▶ **RECORDS FOR THIS TASK**:
════════════════
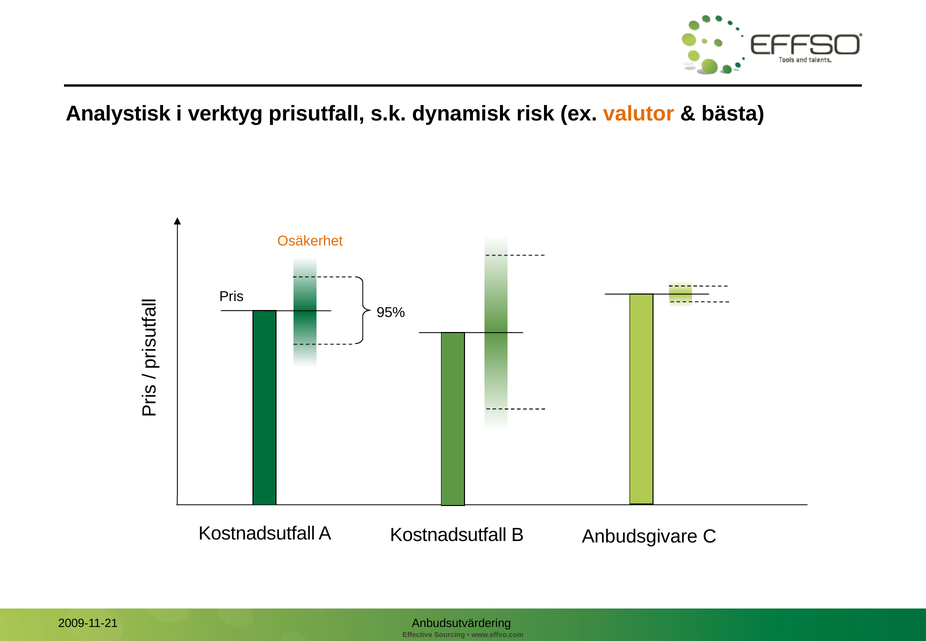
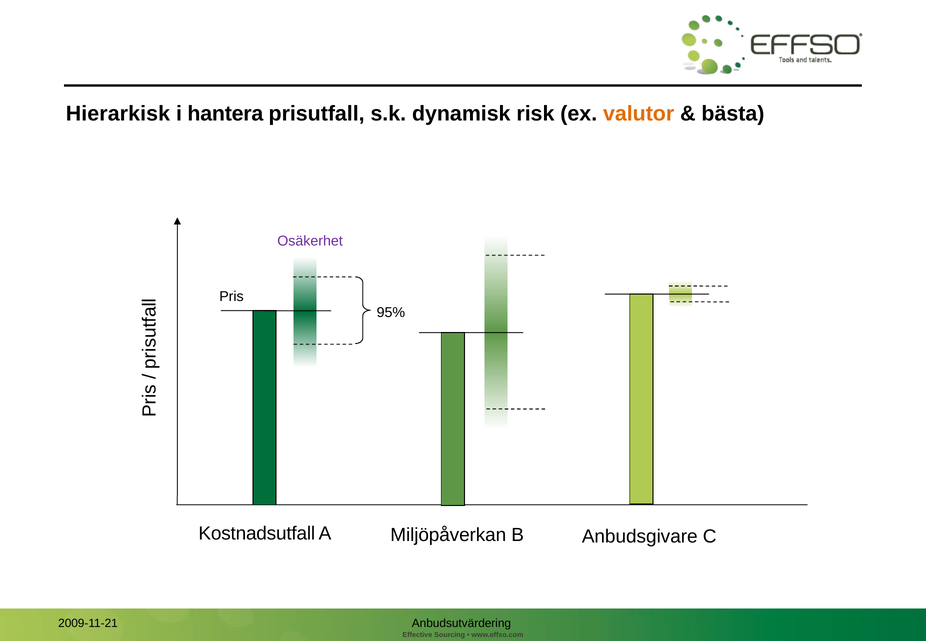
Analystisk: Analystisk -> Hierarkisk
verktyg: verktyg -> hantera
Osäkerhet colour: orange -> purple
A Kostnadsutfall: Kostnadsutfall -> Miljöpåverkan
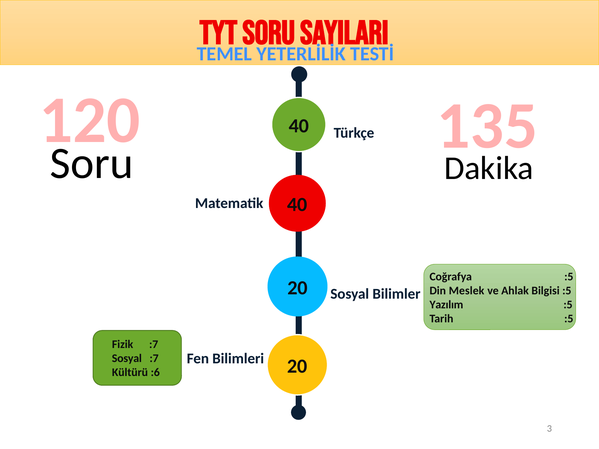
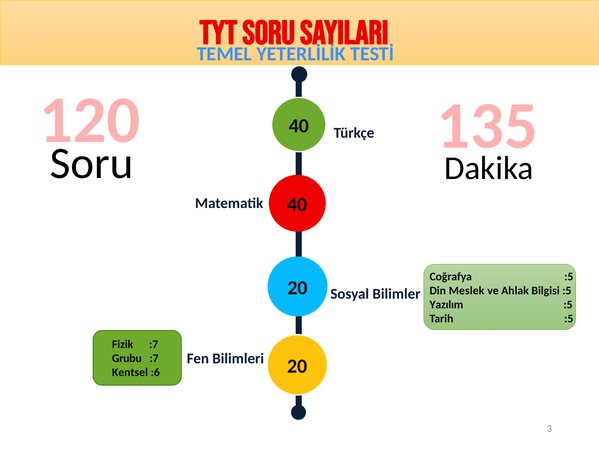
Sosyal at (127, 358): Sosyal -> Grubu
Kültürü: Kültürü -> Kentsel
════════════════
▶ **DIRECTIONS FOR THIS TASK**:
Rewrite the lines above as a JSON list of strings, with one string for each line and no blank lines. Leave the pictures out of your answer.

▶ **TASK RESULT**:
[
  "Analystisk: Analystisk -> Hierarkisk",
  "verktyg: verktyg -> hantera",
  "Osäkerhet colour: orange -> purple",
  "A Kostnadsutfall: Kostnadsutfall -> Miljöpåverkan",
  "Sosyal at (127, 358): Sosyal -> Grubu",
  "Kültürü: Kültürü -> Kentsel"
]